Presiden Dewan Sekolah CA Mengutuk Orang Tua yang Melawan Mandat Masker

Rapat dewan sekolah berubah menjadi perdebatan ketika orang tua menolak mandat penggunaan masker di seluruh distrik
Seorang presiden dewan sekolah California mengutuk orang tua yang menyatakan keprihatinannya atas penggunaan masker dan mandat vaksin selama pertemuan publik pada hari Selasa. Orang tua Lauren Roupoli bergabung dengan orang tua lain di Los Alamitos Unified School District di mana dia mengulang informasi yang salah tentang penerapan mandat masker dan vaksin .
Dia mengatakan kepada dewan bahwa dia menentang Mandat masker California untuk pelajar dan akan melanggar semua mandat vaksin di masa depan. Roupoli meminta dewan untuk tidak mendukung tindakan tersebut.
Setelah Roupoli berbicara, Presiden Dewan Marlys Davidson memberitahunya bahwa waktu yang diberikan untuk memberikan komentar telah habis. Kemudian, menurut video pertemuan tersebut, Davidson menelepon orang tua berikutnya. Roupoli mengakhiri pidatonya, dan Davidson menggumamkan 'persetan,' yang ditangkap oleh mikrofonnya. Tampaknya Davidson tidak menyadari mikrofonnya menyala.

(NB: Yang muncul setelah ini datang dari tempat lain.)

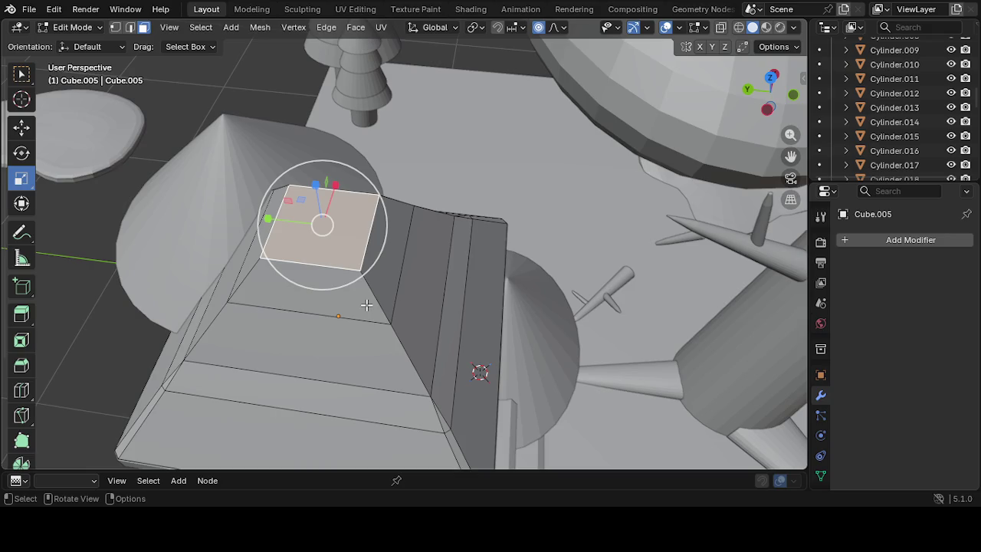
# Extrude the roof's top face upward and keep it selected in edge mode
pyautogui.press('e')
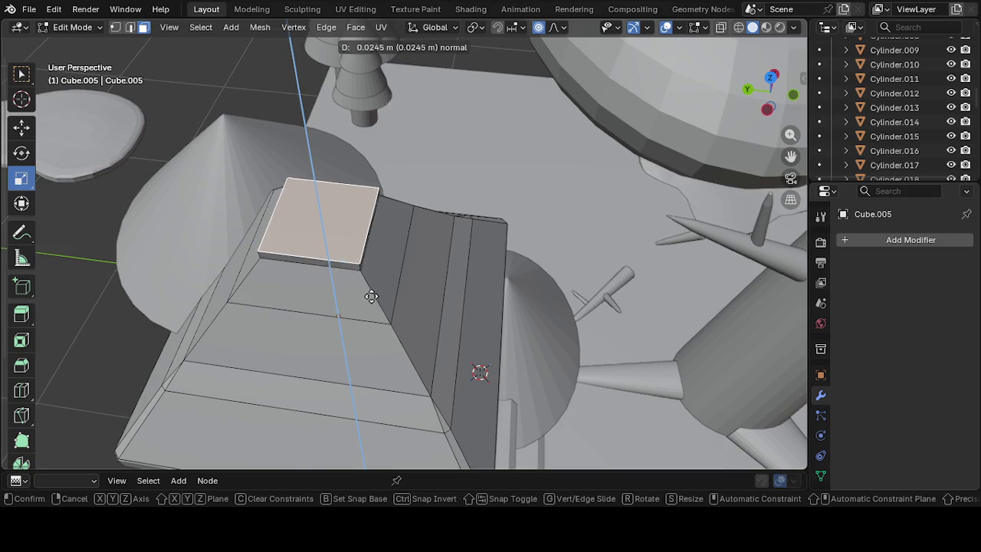
pyautogui.click(377, 292)
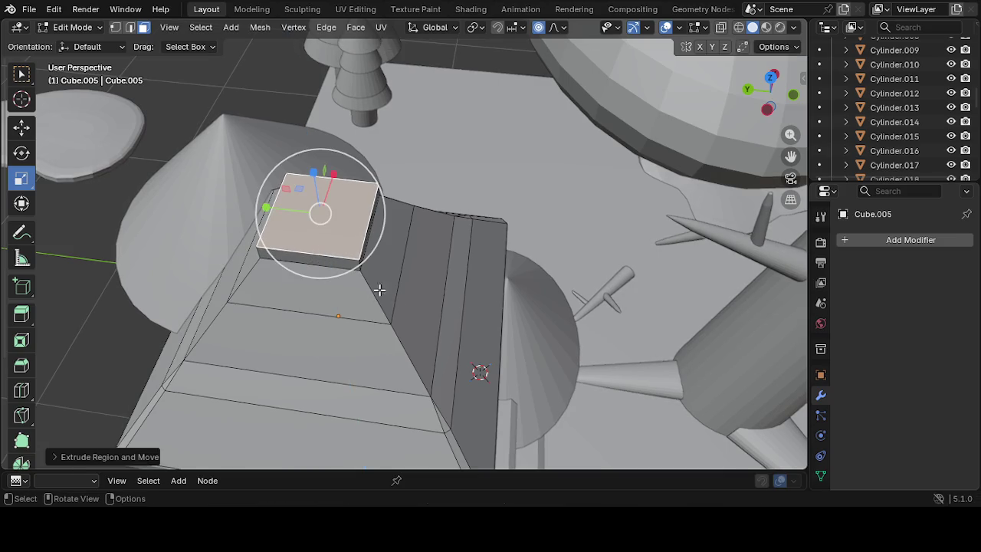
pyautogui.moveTo(383, 293); pyautogui.dragTo(414, 239, button='middle')
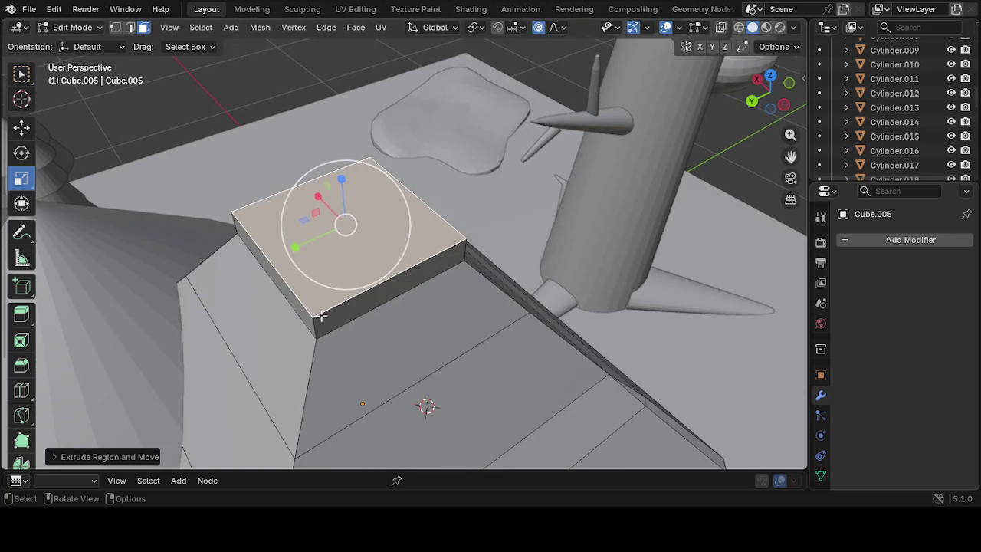
pyautogui.click(325, 314)
pyautogui.click(320, 310)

Peserta pertemuan, yang memuji Roupoli saat dia melontarkan komentarnya, tidak bereaksi. Dewan juga tidak. Komentar itu ditanggapi dengan diam.

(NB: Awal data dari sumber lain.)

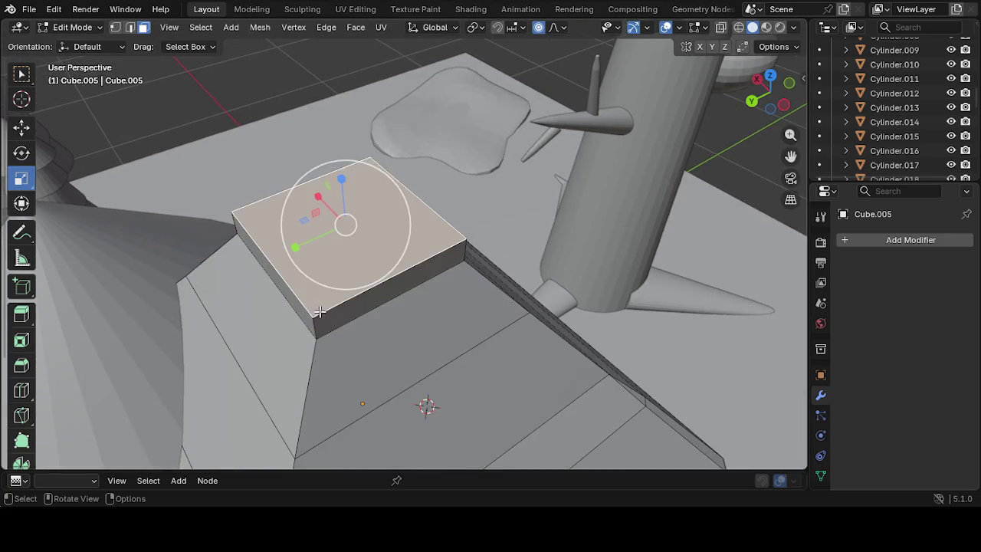
pyautogui.click(129, 31)
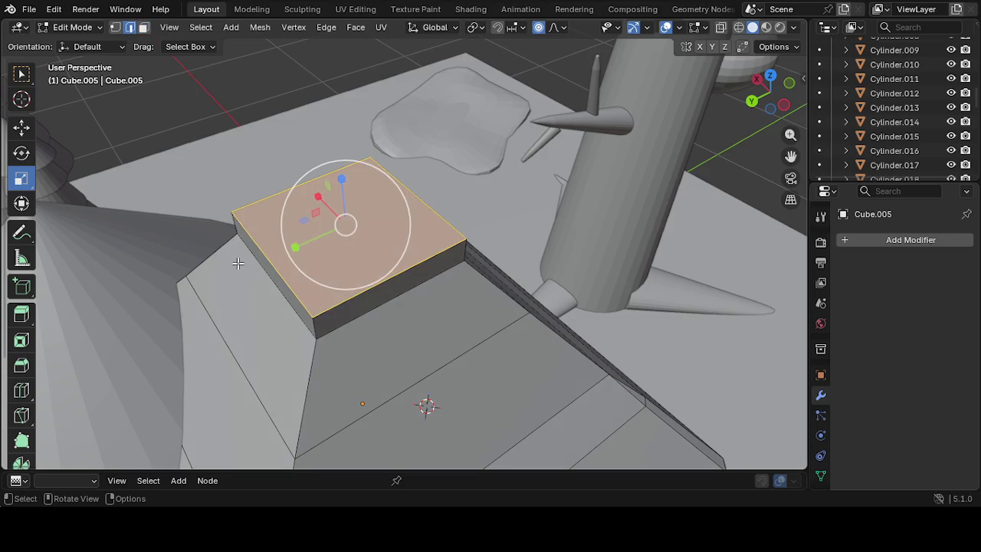
# Pinch the roof top smaller with proportional falloff into a narrow pyramid peak
pyautogui.press('s')
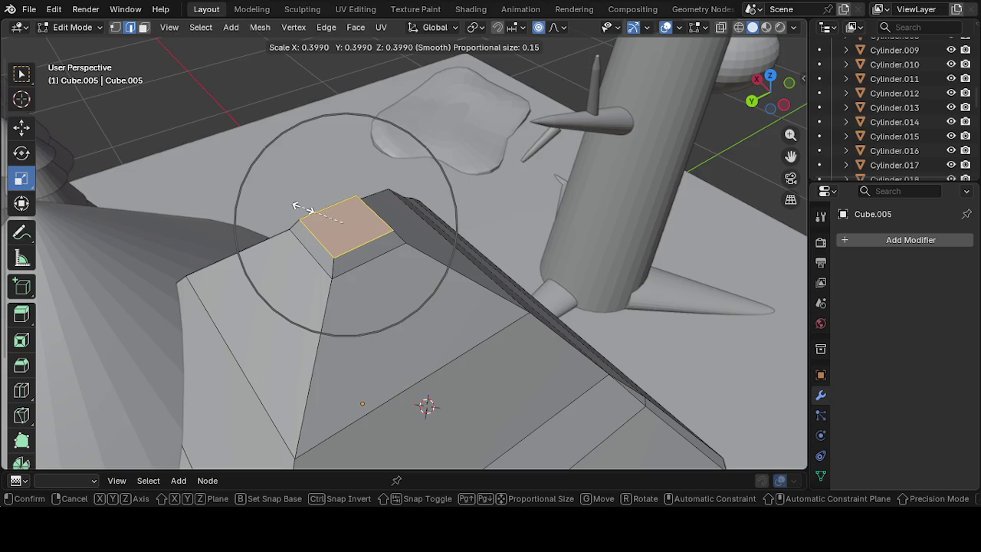
pyautogui.click(298, 209)
pyautogui.moveTo(340, 258)
pyautogui.mouseDown(button='middle')
pyautogui.moveTo(147, 219)
pyautogui.moveTo(321, 286)
pyautogui.mouseUp(button='middle')
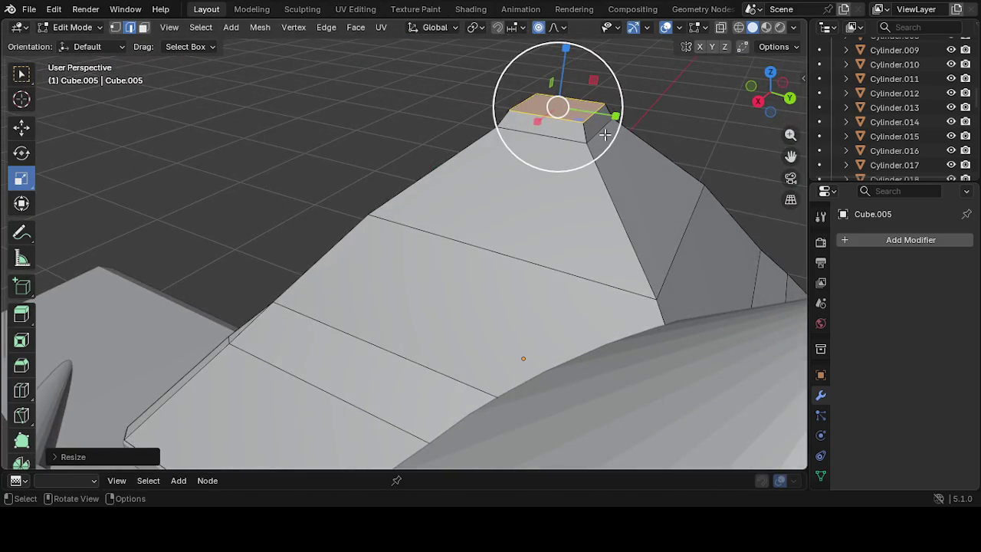
pyautogui.moveTo(604, 134)
pyautogui.mouseDown()
pyautogui.moveTo(596, 142)
pyautogui.moveTo(603, 129)
pyautogui.mouseUp()
pyautogui.scroll(-1, 596, 142)
pyautogui.scroll(-2, 607, 135)
pyautogui.moveTo(603, 129)
pyautogui.mouseDown(button='middle')
pyautogui.moveTo(602, 180)
pyautogui.moveTo(684, 160)
pyautogui.moveTo(554, 175)
pyautogui.moveTo(449, 230)
pyautogui.moveTo(485, 258)
pyautogui.moveTo(491, 233)
pyautogui.moveTo(470, 235)
pyautogui.moveTo(475, 253)
pyautogui.mouseUp(button='middle')
pyautogui.click(586, 328)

Rapat dewan berlangsung ketika California mengambil langkah-langkah untuk mewajibkan semua siswa divaksinasi terhadap COVID-19. Sebagai bagian dari proses tersebut, pejabat negara telah mencabut lebih dari 180 pengecualian medis yang diberikan kepada keluarga untuk vaksinasi sekolah wajib lainnya sejak awal tahun.
Departemen Kesehatan Masyarakat California mengatakan Kronik San Francisco bahwa keringanan tersebut diserahkan ke database negara oleh keluarga dan dokter anak-anak yang memasuki taman kanak-kanak atau kelas tujuh, sekolah baru atau tempat penitipan anak pada tahun ajaran 2021-22.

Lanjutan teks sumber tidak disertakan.